#### PROVIDED TEXT ####

Ledger’s Discord server just got hit, and not by some small-time crook. A hacker took over a moderator’s account and started spreading phishing links like wildfire.
The target? Your precious wallet seed phrases.
Access
On the weekend, the attacker hijacked a moderator’s account and blasted out messages claiming there was a fresh vulnerability in Ledger’s system.
The scam urged users to verify their seed phrases by clicking a dodgy link.
If you fell for it, you’d be handing over the keys to your crypto vault, no questions asked.
Ledger’s own guy, Quintin Boatwright, said they jumped on it fast, kicked out the compromised mod, nuked the malicious bot, reported the scam site, and tightened security like Fort Knox.

####

Copy out the full text about the Ledger Discord hack word for word. Work from the text alone.

#### MATERIAL PROVIDED ####

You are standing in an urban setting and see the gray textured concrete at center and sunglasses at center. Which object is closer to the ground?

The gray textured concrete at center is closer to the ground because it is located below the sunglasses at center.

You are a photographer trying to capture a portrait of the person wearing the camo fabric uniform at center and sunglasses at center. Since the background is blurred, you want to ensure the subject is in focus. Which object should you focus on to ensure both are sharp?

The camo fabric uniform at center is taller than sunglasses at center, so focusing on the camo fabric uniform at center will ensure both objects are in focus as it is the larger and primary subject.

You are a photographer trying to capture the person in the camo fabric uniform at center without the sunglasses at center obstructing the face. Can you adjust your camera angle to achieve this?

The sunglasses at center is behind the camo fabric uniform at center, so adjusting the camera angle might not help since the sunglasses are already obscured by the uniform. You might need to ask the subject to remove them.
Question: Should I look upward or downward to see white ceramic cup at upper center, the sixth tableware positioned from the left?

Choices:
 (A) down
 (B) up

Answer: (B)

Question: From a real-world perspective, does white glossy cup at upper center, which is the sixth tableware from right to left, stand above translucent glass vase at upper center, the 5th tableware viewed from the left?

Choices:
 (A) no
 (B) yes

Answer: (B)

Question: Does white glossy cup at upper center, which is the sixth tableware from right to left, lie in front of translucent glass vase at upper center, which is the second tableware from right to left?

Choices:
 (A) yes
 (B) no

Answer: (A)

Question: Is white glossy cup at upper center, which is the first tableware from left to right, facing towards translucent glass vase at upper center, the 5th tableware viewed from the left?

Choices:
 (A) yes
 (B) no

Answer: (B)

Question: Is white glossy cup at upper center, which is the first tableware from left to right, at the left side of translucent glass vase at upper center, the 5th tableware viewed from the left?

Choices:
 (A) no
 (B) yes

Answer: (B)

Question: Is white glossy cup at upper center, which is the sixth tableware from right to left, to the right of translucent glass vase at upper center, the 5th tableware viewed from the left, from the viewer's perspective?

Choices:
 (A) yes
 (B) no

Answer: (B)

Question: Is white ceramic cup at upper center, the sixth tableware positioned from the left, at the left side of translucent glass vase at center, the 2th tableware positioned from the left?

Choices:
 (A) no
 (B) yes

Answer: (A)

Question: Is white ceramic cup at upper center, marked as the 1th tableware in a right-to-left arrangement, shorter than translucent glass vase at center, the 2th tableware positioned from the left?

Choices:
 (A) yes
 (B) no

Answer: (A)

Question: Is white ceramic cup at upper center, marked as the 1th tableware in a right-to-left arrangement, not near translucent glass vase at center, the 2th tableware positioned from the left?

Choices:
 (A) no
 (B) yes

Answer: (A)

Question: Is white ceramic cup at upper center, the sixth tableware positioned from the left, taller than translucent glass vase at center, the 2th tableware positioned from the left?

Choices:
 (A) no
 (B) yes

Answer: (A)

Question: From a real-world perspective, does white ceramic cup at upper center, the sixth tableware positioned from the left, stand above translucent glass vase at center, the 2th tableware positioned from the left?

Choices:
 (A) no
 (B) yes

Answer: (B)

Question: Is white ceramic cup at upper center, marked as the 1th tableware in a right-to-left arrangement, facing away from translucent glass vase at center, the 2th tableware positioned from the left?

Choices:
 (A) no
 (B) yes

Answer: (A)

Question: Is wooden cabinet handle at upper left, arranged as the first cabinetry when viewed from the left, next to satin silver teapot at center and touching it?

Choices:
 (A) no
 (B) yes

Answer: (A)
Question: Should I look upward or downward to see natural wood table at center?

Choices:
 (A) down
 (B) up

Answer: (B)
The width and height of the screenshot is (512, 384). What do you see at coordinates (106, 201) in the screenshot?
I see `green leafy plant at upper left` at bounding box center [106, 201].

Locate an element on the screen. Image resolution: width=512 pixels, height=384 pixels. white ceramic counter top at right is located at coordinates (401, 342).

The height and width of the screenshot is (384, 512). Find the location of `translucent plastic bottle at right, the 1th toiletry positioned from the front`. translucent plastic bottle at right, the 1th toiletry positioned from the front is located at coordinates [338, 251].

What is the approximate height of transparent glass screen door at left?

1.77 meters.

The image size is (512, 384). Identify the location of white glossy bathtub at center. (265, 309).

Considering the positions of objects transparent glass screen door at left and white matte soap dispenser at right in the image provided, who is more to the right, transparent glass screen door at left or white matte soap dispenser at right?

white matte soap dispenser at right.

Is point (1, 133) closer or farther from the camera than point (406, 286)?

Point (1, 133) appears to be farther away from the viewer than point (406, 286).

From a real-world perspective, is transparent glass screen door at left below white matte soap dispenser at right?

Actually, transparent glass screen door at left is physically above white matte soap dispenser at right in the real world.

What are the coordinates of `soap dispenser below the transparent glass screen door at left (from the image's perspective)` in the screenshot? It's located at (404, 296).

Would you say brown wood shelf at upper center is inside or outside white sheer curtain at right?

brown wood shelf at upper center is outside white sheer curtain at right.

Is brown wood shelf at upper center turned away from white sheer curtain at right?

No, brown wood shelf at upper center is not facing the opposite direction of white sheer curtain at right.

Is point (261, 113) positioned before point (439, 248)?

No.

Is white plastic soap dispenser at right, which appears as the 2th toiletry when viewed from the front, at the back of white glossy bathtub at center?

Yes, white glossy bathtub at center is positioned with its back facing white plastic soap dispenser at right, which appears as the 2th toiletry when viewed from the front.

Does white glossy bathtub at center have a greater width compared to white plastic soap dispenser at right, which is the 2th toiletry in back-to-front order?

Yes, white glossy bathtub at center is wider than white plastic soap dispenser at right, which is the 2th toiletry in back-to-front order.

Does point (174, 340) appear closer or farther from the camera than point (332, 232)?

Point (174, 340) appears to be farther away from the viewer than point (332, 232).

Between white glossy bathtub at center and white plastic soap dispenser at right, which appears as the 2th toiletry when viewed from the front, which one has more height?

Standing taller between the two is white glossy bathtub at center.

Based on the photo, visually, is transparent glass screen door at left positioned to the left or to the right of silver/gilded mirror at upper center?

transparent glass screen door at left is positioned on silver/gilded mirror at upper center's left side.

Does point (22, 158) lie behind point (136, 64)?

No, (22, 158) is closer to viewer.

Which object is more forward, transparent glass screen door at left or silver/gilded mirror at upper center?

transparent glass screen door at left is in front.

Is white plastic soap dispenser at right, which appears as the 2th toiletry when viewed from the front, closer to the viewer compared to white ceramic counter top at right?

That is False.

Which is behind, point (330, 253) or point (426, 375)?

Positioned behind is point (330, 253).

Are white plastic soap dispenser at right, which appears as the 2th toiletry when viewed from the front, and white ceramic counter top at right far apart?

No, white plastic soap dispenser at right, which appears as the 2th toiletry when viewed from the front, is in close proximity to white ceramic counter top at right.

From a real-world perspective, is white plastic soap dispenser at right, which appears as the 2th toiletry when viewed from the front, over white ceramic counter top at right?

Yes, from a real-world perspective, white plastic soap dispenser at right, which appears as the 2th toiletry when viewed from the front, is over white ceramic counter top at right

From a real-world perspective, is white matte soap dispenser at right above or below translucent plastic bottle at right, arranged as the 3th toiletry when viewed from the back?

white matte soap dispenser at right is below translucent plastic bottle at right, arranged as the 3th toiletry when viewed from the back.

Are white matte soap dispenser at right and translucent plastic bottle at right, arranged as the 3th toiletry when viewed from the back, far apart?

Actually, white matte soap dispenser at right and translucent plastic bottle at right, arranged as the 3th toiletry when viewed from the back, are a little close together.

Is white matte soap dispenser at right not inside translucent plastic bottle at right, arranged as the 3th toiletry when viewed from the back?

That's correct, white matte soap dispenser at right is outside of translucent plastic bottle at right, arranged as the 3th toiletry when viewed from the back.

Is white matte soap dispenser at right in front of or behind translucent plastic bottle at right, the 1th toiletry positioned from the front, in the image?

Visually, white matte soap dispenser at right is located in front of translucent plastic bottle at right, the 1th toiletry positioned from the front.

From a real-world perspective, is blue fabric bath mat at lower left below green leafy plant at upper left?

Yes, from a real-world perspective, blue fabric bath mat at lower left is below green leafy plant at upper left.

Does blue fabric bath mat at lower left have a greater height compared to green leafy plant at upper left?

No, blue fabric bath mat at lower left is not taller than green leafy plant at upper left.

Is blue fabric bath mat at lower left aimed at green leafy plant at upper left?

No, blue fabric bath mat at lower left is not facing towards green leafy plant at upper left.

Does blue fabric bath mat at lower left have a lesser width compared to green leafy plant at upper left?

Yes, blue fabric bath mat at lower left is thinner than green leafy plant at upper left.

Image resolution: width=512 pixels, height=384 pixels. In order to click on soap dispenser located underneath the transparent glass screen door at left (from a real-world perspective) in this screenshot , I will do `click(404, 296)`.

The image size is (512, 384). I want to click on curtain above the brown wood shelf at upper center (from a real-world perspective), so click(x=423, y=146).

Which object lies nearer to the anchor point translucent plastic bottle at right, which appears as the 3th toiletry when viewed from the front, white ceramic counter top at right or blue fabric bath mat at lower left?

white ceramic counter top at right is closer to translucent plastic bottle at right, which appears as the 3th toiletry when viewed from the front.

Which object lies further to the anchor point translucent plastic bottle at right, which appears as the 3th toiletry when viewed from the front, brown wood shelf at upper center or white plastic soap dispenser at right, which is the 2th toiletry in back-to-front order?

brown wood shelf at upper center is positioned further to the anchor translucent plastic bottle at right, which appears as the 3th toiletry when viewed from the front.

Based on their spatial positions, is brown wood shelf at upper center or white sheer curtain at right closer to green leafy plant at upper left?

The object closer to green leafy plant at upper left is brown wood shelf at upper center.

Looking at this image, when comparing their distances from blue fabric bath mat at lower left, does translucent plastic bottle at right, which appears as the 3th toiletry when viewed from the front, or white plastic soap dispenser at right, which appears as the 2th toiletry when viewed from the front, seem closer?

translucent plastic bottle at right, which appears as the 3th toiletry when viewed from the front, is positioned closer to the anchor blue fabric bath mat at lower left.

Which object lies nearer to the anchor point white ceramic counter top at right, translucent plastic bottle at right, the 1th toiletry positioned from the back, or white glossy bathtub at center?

####

◆ **SOLVED EXERCISE**:
Ledger’s Discord server just got hit, and not by some small-time crook. A hacker took over a moderator’s account and started spreading phishing links like wildfire.
The target? Your precious wallet seed phrases.
Access
On the weekend, the attacker hijacked a moderator’s account and blasted out messages claiming there was a fresh vulnerability in Ledger’s system.
The scam urged users to verify their seed phrases by clicking a dodgy link.
If you fell for it, you’d be handing over the keys to your crypto vault, no questions asked.
Ledger’s own guy, Quintin Boatwright, said they jumped on it fast, kicked out the compromised mod, nuked the malicious bot, reported the scam site, and tightened security like Fort Knox.